- [EXERCISE] Can you render the listing, from its very first line through the line containing "大洲市で不用品（仏壇）処分ご依頼 お客様の声" (both included), as a numbered list with any blank lines left out?

- [GIVEN ENTRIES]
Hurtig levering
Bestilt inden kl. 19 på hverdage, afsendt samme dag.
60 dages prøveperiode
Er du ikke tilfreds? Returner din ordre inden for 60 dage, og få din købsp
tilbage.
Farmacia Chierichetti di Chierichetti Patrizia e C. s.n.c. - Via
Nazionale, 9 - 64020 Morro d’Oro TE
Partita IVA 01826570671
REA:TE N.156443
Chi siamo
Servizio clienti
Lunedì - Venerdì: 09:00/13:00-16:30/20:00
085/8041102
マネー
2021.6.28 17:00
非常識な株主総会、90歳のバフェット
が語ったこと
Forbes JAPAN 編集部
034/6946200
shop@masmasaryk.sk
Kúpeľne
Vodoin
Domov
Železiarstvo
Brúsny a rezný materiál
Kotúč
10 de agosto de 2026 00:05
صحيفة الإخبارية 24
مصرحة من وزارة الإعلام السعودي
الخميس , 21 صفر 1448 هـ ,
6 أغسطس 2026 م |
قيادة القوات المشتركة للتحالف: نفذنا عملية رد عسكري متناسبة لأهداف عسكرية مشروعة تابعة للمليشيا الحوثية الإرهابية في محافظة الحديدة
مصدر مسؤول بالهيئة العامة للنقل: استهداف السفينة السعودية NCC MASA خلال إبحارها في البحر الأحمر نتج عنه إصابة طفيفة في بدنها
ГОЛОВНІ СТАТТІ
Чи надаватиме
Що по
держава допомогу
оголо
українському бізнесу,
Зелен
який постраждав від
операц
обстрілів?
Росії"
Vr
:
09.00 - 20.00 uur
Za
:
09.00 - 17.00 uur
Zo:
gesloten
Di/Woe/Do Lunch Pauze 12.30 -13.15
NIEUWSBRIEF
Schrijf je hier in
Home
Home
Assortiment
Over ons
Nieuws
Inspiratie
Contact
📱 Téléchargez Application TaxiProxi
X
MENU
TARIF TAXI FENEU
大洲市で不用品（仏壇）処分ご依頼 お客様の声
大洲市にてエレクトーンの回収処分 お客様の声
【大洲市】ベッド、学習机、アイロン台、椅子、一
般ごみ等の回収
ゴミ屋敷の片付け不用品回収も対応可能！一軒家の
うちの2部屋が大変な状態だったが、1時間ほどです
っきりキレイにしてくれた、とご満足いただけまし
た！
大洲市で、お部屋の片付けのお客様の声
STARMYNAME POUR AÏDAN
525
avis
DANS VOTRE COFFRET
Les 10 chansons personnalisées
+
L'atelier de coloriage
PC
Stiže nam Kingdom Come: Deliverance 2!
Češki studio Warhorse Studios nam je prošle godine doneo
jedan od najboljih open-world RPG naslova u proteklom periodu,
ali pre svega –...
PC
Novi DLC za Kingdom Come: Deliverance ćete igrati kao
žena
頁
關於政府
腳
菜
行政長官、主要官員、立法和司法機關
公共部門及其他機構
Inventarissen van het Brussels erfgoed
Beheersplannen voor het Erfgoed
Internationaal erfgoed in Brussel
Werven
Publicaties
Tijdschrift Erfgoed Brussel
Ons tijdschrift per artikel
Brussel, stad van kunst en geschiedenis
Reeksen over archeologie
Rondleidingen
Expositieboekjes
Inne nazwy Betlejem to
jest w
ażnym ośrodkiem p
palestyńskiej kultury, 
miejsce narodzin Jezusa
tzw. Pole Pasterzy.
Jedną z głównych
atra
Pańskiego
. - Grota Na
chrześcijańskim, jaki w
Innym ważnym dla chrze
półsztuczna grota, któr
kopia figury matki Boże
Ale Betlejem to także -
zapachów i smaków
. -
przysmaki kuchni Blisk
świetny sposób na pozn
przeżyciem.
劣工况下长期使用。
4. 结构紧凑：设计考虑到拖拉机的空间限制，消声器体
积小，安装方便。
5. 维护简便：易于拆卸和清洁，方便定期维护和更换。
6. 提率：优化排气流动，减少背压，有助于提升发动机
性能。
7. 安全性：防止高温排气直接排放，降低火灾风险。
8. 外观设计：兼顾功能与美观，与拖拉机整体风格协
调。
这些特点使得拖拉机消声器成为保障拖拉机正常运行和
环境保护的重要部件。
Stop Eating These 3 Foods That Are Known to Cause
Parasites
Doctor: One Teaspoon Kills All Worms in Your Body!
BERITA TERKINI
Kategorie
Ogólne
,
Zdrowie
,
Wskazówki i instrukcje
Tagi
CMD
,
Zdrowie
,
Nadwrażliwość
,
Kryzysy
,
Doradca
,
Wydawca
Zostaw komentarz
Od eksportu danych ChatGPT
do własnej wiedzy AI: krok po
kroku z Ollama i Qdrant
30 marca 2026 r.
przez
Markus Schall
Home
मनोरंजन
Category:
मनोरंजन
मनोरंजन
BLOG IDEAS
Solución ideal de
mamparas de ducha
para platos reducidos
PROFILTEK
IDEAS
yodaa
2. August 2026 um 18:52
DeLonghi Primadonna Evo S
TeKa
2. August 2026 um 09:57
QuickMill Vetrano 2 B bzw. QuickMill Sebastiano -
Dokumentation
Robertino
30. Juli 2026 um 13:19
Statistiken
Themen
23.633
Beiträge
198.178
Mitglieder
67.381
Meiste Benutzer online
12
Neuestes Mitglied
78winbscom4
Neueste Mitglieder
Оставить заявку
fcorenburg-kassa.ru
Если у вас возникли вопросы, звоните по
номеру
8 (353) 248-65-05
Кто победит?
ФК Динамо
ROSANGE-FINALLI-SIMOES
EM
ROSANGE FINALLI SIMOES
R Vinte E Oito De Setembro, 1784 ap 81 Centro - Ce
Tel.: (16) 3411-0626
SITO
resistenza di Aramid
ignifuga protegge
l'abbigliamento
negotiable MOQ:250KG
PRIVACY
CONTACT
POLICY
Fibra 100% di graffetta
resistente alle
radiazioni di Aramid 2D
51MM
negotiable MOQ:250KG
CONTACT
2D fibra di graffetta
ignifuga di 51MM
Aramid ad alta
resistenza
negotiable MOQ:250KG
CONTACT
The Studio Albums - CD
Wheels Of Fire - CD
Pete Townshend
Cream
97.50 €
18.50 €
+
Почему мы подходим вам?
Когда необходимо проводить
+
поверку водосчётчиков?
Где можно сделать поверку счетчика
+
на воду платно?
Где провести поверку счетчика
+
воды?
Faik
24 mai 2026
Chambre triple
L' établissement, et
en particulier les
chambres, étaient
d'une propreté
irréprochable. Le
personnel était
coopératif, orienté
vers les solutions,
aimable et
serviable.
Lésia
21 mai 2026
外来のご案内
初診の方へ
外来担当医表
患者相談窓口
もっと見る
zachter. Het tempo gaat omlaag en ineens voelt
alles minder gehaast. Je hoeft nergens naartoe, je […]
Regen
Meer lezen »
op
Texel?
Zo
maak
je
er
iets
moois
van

- [ANSWER FOR THIS EXERCISE]
1. Hurtig levering
2. Bestilt inden kl. 19 på hverdage, afsendt samme dag.
3. 60 dages prøveperiode
4. Er du ikke tilfreds? Returner din ordre inden for 60 dage, og få din købsp
5. tilbage.
6. Farmacia Chierichetti di Chierichetti Patrizia e C. s.n.c. - Via
7. Nazionale, 9 - 64020 Morro d’Oro TE
8. Partita IVA 01826570671
9. REA:TE N.156443
10. Chi siamo
11. Servizio clienti
12. Lunedì - Venerdì: 09:00/13:00-16:30/20:00
13. 085/8041102
14. マネー
15. 2021.6.28 17:00
16. 非常識な株主総会、90歳のバフェット
17. が語ったこと
18. Forbes JAPAN 編集部
19. 034/6946200
20. shop@masmasaryk.sk
21. Kúpeľne
22. Vodoin
23. Domov
24. Železiarstvo
25. Brúsny a rezný materiál
26. Kotúč
27. 10 de agosto de 2026 00:05
28. صحيفة الإخبارية 24
29. مصرحة من وزارة الإعلام السعودي
30. الخميس , 21 صفر 1448 هـ ,
31. 6 أغسطس 2026 م |
32. قيادة القوات المشتركة للتحالف: نفذنا عملية رد عسكري متناسبة لأهداف عسكرية مشروعة تابعة للمليشيا الحوثية الإرهابية في محافظة الحديدة
33. مصدر مسؤول بالهيئة العامة للنقل: استهداف السفينة السعودية NCC MASA خلال إبحارها في البحر الأحمر نتج عنه إصابة طفيفة في بدنها
34. ГОЛОВНІ СТАТТІ
35. Чи надаватиме
36. Що по
37. держава допомогу
38. оголо
39. українському бізнесу,
40. Зелен
41. який постраждав від
42. операц
43. обстрілів?
44. Росії"
45. Vr
46. :
47. 09.00 - 20.00 uur
48. Za
49. :
50. 09.00 - 17.00 uur
51. Zo:
52. gesloten
53. Di/Woe/Do Lunch Pauze 12.30 -13.15
54. NIEUWSBRIEF
55. Schrijf je hier in
56. Home
57. Home
58. Assortiment
59. Over ons
60. Nieuws
61. Inspiratie
62. Contact
63. 📱 Téléchargez Application TaxiProxi
64. X
65. MENU
66. TARIF TAXI FENEU
67. 大洲市で不用品（仏壇）処分ご依頼 お客様の声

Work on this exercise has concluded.